Dataset items
** Start **
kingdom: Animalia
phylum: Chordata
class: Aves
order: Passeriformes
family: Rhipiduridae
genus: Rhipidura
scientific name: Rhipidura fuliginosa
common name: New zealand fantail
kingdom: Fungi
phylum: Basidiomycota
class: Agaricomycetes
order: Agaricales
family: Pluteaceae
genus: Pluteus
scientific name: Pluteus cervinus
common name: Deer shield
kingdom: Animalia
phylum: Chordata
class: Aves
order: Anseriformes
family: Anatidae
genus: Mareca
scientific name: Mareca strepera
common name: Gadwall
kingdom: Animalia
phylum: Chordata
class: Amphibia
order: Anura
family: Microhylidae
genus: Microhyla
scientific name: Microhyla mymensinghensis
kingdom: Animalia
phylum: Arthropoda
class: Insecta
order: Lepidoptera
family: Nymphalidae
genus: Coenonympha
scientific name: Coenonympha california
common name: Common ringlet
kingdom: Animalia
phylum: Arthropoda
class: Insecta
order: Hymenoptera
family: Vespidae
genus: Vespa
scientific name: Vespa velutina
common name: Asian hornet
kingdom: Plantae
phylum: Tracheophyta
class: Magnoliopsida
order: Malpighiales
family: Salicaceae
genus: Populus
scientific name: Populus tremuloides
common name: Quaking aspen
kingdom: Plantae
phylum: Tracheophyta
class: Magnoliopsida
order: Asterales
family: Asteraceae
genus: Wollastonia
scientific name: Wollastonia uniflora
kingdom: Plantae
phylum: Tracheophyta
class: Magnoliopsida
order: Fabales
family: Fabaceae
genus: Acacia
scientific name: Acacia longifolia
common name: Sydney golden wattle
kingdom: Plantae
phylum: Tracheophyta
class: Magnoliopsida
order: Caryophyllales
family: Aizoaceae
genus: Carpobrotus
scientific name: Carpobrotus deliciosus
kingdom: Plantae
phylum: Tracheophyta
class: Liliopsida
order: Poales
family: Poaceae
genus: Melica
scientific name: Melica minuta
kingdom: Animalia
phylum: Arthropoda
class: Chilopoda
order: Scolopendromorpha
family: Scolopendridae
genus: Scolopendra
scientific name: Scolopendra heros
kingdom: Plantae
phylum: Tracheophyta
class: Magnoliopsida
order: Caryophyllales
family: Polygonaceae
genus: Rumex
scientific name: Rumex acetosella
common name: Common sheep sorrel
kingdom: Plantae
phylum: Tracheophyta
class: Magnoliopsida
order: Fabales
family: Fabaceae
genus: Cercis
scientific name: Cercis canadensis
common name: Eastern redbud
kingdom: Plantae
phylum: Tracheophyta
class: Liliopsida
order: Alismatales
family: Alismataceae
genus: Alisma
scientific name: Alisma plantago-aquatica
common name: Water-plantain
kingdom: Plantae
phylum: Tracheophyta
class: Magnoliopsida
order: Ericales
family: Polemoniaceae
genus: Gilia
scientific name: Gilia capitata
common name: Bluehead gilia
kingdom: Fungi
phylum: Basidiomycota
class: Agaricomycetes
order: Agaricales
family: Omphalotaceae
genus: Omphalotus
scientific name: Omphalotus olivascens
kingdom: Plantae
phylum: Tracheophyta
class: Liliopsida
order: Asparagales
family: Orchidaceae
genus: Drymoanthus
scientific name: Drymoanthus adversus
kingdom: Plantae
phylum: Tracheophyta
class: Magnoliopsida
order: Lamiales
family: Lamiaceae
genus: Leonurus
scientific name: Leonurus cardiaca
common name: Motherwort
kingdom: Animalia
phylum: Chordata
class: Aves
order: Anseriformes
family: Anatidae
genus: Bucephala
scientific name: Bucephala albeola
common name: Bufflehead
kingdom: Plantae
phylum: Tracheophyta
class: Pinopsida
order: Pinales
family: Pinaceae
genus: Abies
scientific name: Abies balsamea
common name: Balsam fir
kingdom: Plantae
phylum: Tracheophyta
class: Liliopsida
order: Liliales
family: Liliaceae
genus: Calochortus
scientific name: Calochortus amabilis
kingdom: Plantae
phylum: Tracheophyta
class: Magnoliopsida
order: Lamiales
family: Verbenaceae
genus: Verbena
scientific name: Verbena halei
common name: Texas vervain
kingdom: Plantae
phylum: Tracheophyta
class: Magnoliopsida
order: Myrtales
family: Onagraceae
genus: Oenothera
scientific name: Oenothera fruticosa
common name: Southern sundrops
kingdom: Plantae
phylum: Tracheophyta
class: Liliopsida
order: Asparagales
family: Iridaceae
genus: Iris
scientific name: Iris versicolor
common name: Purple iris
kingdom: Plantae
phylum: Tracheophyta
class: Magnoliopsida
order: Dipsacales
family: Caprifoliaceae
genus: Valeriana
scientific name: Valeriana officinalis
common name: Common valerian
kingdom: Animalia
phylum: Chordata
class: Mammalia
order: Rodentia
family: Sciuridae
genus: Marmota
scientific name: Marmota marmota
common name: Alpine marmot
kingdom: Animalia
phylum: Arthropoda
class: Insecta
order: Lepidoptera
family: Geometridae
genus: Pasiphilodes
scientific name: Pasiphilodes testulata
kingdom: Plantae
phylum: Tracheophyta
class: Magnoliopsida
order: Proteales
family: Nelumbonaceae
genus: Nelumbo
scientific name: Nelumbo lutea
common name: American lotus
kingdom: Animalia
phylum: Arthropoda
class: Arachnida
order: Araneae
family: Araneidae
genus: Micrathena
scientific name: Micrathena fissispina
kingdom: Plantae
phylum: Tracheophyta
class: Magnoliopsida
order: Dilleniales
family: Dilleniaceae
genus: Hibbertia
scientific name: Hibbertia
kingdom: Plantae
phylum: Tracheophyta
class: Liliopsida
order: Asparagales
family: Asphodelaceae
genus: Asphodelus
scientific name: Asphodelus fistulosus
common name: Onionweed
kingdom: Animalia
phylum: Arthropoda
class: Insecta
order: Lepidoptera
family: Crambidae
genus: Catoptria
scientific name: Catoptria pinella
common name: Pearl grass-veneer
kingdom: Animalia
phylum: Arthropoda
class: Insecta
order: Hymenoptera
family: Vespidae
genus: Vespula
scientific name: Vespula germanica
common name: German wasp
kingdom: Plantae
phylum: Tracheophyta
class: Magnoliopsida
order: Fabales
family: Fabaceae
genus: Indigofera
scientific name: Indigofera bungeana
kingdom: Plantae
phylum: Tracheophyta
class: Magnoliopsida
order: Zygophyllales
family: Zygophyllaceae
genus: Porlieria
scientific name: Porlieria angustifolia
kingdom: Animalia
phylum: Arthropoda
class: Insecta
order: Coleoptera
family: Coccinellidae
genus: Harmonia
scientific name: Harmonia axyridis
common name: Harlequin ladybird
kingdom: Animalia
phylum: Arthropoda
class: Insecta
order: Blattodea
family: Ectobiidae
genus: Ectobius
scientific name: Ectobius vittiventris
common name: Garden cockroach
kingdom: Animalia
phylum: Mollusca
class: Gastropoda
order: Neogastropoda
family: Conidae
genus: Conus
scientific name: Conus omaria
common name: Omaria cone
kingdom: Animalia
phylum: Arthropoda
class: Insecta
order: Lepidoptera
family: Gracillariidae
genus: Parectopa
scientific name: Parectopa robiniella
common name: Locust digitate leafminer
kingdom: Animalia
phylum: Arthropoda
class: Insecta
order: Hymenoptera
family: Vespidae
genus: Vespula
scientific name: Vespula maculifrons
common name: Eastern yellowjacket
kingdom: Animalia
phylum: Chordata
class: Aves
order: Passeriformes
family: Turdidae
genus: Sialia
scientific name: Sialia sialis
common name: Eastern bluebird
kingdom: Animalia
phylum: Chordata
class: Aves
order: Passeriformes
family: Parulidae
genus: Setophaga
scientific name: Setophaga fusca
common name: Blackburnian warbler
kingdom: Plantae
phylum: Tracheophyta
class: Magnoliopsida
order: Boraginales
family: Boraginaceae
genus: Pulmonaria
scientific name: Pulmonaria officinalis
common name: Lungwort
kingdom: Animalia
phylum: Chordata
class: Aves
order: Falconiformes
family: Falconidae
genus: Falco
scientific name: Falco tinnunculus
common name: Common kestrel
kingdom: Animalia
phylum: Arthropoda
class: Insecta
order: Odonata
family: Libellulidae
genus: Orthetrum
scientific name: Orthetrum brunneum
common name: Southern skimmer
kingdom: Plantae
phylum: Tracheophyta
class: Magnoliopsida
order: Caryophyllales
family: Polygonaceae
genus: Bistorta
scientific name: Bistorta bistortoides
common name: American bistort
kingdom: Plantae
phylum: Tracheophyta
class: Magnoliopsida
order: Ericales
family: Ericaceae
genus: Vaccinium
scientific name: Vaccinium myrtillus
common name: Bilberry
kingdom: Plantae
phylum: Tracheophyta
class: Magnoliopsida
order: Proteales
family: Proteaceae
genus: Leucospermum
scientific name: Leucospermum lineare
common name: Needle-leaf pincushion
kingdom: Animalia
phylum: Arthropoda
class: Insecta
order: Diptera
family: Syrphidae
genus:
** End **
• _JOB_: Reproduce the material verbatim, from its first line through the line that contains "genus: Coenonympha", with both ends included.

• _COMPLETED EXERCISE_:
kingdom: Animalia
phylum: Chordata
class: Aves
order: Passeriformes
family: Rhipiduridae
genus: Rhipidura
scientific name: Rhipidura fuliginosa
common name: New zealand fantail
kingdom: Fungi
phylum: Basidiomycota
class: Agaricomycetes
order: Agaricales
family: Pluteaceae
genus: Pluteus
scientific name: Pluteus cervinus
common name: Deer shield
kingdom: Animalia
phylum: Chordata
class: Aves
order: Anseriformes
family: Anatidae
genus: Mareca
scientific name: Mareca strepera
common name: Gadwall
kingdom: Animalia
phylum: Chordata
class: Amphibia
order: Anura
family: Microhylidae
genus: Microhyla
scientific name: Microhyla mymensinghensis
kingdom: Animalia
phylum: Arthropoda
class: Insecta
order: Lepidoptera
family: Nymphalidae
genus: Coenonympha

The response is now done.